Variables for tuning the build process
--------------------------------------

- make vvfst:
  * VVFST_BUILDDIR=path/to/directory  
    Specifies the directory where build files are written to while building
    for Voikko.  
    Default: vvfst (build within source directory)
  * VVFST_BASEFORMS=yes|no  
    Include information needed for generating BASEFORM attribute. Setting this
    to "no" will result in a smaller dictionary file. Note that BASEFORM attribute
    will still be produced but its values will likely be incorrect. This option
    should only be disabled for application specific (embedded) dictionaries
    that are known to be used only for spell checking, grammar checking or
    hyphenation.  
    Default: yes
  * GENLEX_OPTS="--option1=xxx --option2=yyy ..."  
    Sets options string for the lexicon generator script.
    The available options are
    + --min-frequency=n  
      Limits the words to be included in the .lex files to the
      specified or higher frequency class. Default is 9.
    + --extra-usage=usage1,usage2,...  
      If a word has usage flags (it belongs to a special vocabulary), it is
      included in the vocabulary only if at least one of the usage flags is
      listed here. Available usage flags are listed in file
      vocabulary/flags.txt.
      Listing "sukija" here causes application specific exclusions to be ignored
      (words marked with not_voikko will also be included).
      By default, no special vocabularies are included.
    + --style=style1,style2,...  
      If a word has style flags (such as old, foreign or dialect), it is
      included in the vocabulary only if all of the style flags are listed
      here. Available style flags are listed in file vocabulary/flags.txt.  
      Default: old,international,inappropriate
    + --sourceid  
      Insert word identifiers from Joukahainen to lexicon and return them
      during morphological analysis. This option has no effect unless
      VOIKKO_DEBUG=yes is set. By default source ids are not preserved.
  * VANHAT_MUODOT=yes|no  
    Accept word forms that were present in old Finnish but are no longer
    considered valid in standard Finnish. Default: no
  * VOIKKO_VARIANT=variant  
    Set the short name for the language variant of this vocabulary. The
    name should match the regular expression [a-z][a-z0-9_]*  
    Default: standard
  * VOIKKO_DESCRIPTION="Description of the vocabulary"  
    Set the long description for the language variant of this vocabulary.
  * SM_PATCHINFO="Information about applied patches"  
    If you have modified the source code or are distributing prerelease
    versions, describe any modifications made to the released version here.
    It may be best to change this directly in the Makefile.

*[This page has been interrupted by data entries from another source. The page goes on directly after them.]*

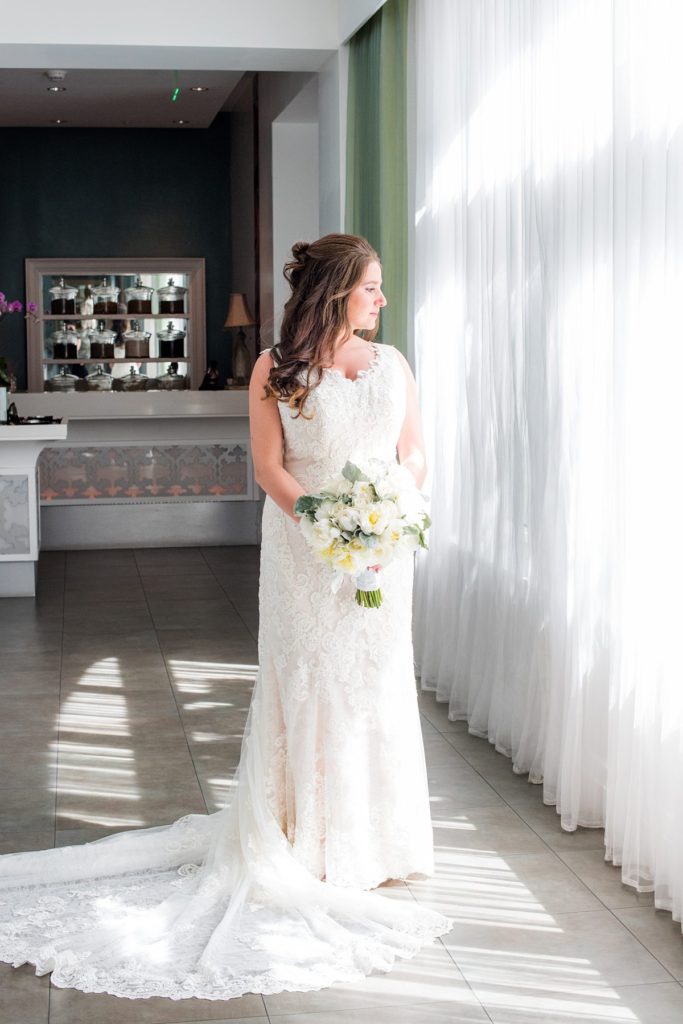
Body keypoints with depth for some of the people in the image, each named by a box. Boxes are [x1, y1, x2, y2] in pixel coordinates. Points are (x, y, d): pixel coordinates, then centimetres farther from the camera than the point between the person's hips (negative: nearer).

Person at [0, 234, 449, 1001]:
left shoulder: (392, 365, 7)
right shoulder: (278, 369, -4)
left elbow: (413, 456, 7)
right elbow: (269, 466, -8)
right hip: (303, 550, -4)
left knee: (375, 685, 8)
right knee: (306, 684, 1)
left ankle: (370, 840, 21)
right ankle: (310, 843, 12)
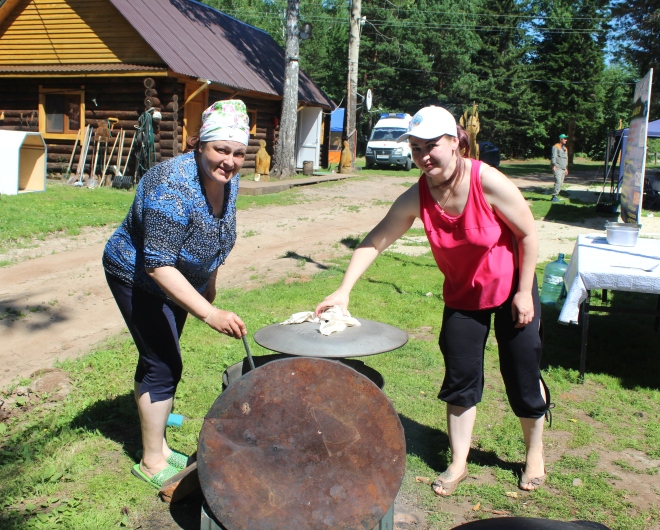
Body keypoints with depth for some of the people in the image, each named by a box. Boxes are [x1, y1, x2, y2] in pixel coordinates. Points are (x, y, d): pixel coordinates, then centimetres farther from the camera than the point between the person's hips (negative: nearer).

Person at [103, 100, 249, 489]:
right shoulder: (173, 189, -35)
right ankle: (152, 463, 7)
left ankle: (157, 444, 37)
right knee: (163, 366, -8)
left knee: (160, 359, 19)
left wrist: (209, 285, 14)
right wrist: (209, 313, -44)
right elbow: (158, 265, -38)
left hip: (177, 277, 8)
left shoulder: (228, 181, -10)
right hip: (139, 278, -8)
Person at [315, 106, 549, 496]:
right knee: (460, 377, 7)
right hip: (462, 295, 3)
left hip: (510, 288, -3)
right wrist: (344, 291, -27)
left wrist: (525, 293, -14)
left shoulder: (489, 183, -27)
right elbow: (375, 242, -17)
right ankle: (458, 464, 23)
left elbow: (529, 234, -17)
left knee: (522, 374, 7)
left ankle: (535, 455, 32)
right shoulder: (417, 197, -17)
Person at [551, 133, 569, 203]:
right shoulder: (556, 147, -3)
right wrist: (554, 165, -21)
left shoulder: (565, 148, 22)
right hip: (557, 168, -8)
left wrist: (566, 168, 25)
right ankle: (554, 196, -15)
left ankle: (555, 196, 11)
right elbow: (554, 156, -11)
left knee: (561, 183, 5)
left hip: (563, 169, 8)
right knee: (558, 182, -18)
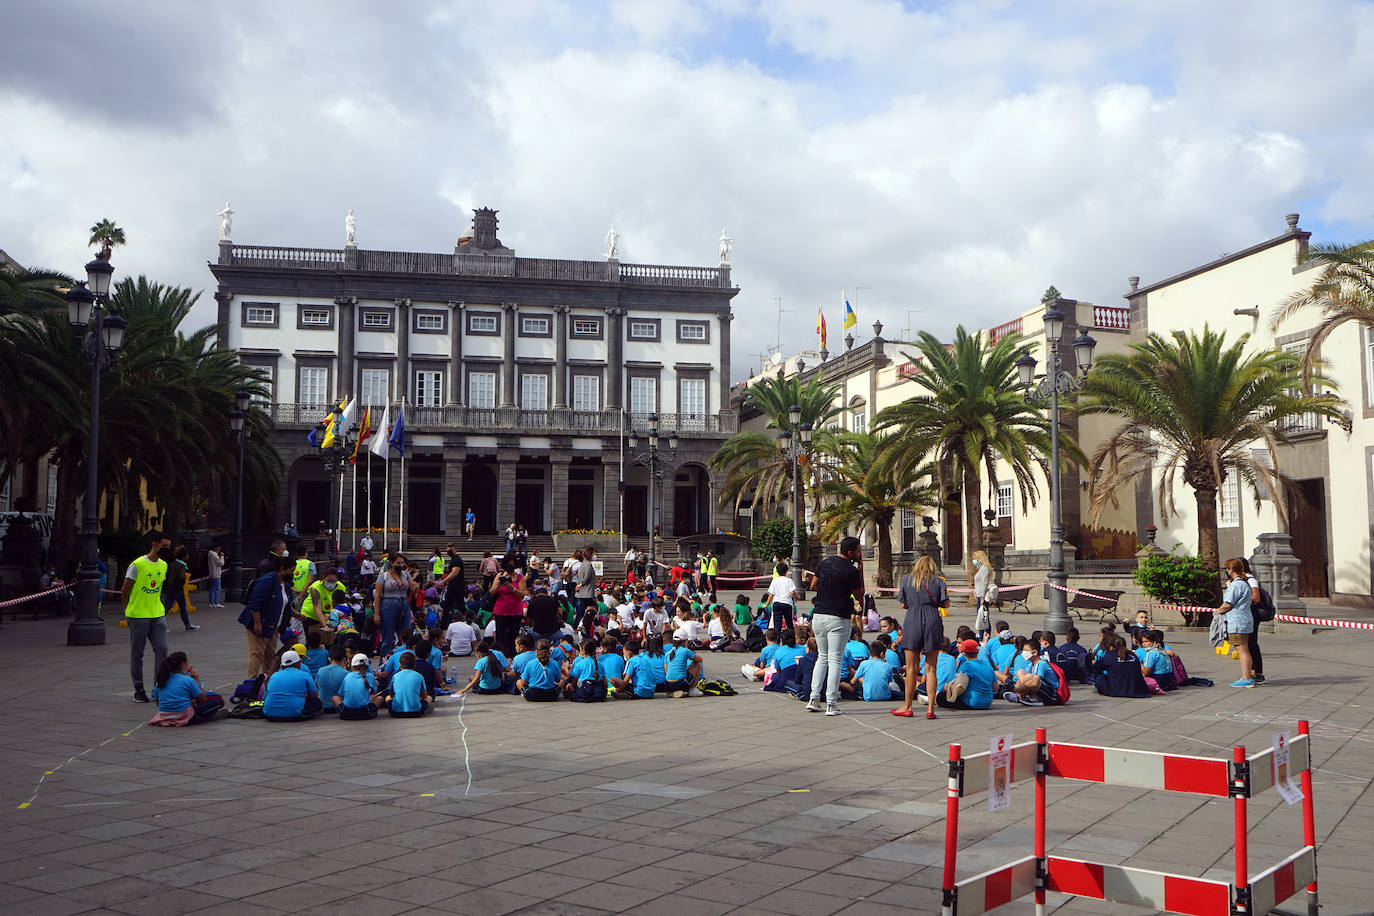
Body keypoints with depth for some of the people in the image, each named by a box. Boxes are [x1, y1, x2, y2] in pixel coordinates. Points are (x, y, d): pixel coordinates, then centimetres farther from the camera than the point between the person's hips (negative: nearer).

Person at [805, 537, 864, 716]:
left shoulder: (826, 562, 7)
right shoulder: (852, 571, -12)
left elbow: (813, 586, 11)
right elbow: (859, 596, -2)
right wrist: (861, 572, -1)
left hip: (818, 615, 6)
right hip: (838, 619, -6)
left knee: (822, 658, 17)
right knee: (835, 661, -1)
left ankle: (814, 699, 13)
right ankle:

Copyright and license information
---------------------------------

This program is free software; you can redistribute it and/or modify
it under the terms of the GNU General Public License as published by
the Free Software Foundation; either version 2, or (at your option)
any later version. See file COPYING for details.

Copyright (©) 2006 - 2020 Hannu Väisänen (Email: Hannu.Vaisanen@uef.fi)
and 2006 - 2020 Harri Pitkänen (hatapitk@iki.fi). Contributors listed
in file CONTRIBUTORS hold copyrights to the vocabulary data.